The first two lines list the number of messages in the corpora, and the percentage makeup of the corpus as ham vs. spam (so in this example, the corpus is 41.38% spam vs 58.61% ham).

"freqs" is the best way to determine a rule's usefulness, since it immediately shows up any false-positive issues. The development team run a nightly mass-check and freqs report from the rules in CVS to test them, with several people scanning their corpora (see NightlyMassCheck); in addition, there are multiple mass-check/hit-frequencies run after every SVN check-in (see PreflightBuildBot).

The S/O Ratio

S/O needs more explanation, as it's a key figure. A rule with S/O 1.0 is very very accurate at hitting spam without hitting ham; a rule with S/O 0.0 hits only ham, no spam; but a rule with 0.5 hits both evenly (and is therefore pretty useless).

A good rule has a very extreme S/O (near as possible to 1.0 or 0.0) and a high percentage of hits in the correct category.
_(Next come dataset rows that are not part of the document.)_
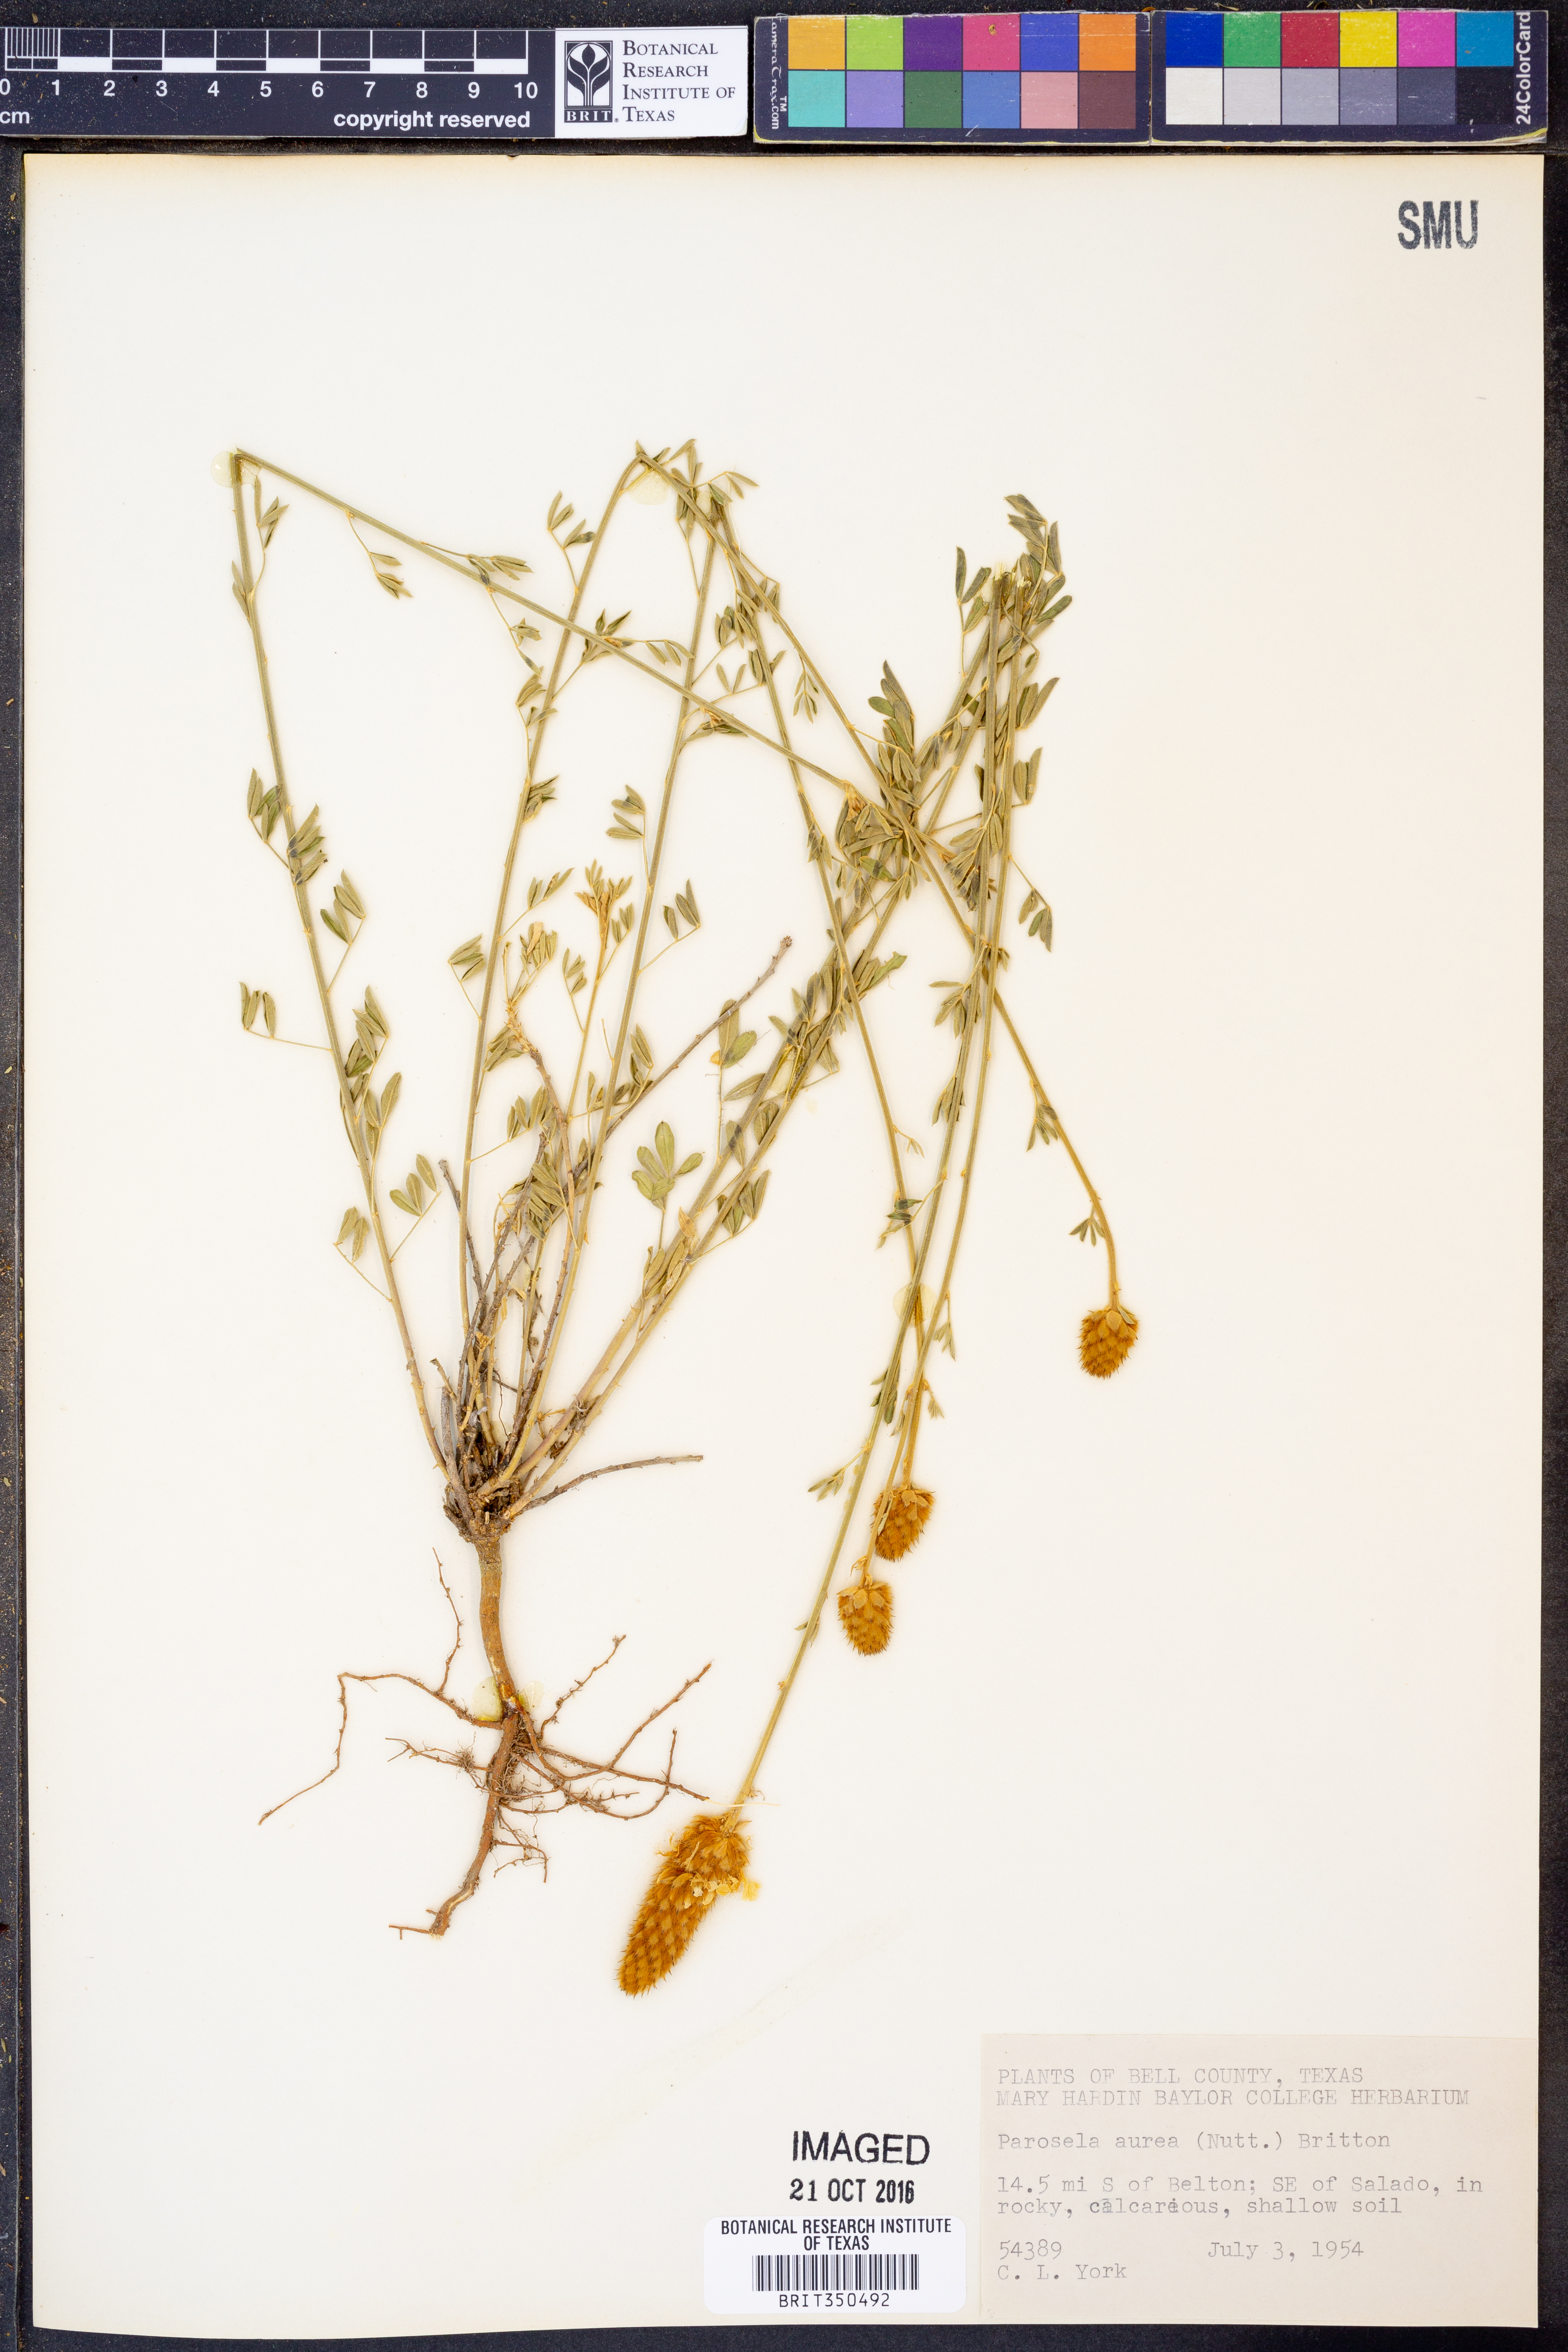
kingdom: Plantae
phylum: Tracheophyta
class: Magnoliopsida
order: Fabales
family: Fabaceae
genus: Dalea
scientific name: Dalea cliffortiana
In other words,
RCVD_IN_OPM_HTTP is a very good rule in the example above, because it hits 5.2028% of all spam mails without hitting any ham at all (no false positives).

S/O stands for "spam / overall" for which the formula is "spam% / (ham% + spam%)", in other words, the proportion of the total hits that were spam messages. As such, it is equivalent to Bayesian probability, or Positive Predictive Value in bioinformatics or medicine.

Measuring Rule Overlap

There's one more tool to determine how much 2 rules overlap with each other – "overlap". This is occasionally useful if you suspect that two rules are redundant, checking the same data or hitting exactly the same messages as each other. Take a look at the comments at the top of the "masses/overlap" script for details on how to run this against one or more "mass-check" output log files.

Alternatively, "hit-frequencies" has the -o switch to measure overlap; warning, however, this can be quite a bit slower and RAM-hungry than running without it, as it then needs to track a lot more data internally.

Usage

usage:


Wiki Markup
hit-frequencies \[-c rules dir\] \[-f\] \[-m RE\] \[-M RE\] \[-X RE\] \[-l LC\] \[-s SC\] \[-a\] \[-p\] \[-x\] \[-i\] \[spam log\] \[ham log\]


-c p

use p as the rules directory, default: "../rules"

-f

falses. count only false-negative or false-positive matches

-m RE

print rules matching regular expression

-t RE

print rules with tflags matching regular expression

-M RE

only consider log entries matching regular expression

-X RE

don't consider log entries matching regular expression

-l LC

also print language specific rules for lang code LC (or 'all')

-L LC

only print language specific rules for lang code LC (or 'all')

-a

display all tests

-p

percentages. implies -x

-x

extended output, with S/O ratio and scores

-s SC

which scoreset to use

-i

use IG (information gain) for ranking

options -l and -L are mutually exclusive.

options -M and -X are *not* mutually exclusive.

if either the spam or and ham logs are unspecified, the defaults are "spam.log" and "ham.log" in the current working directory.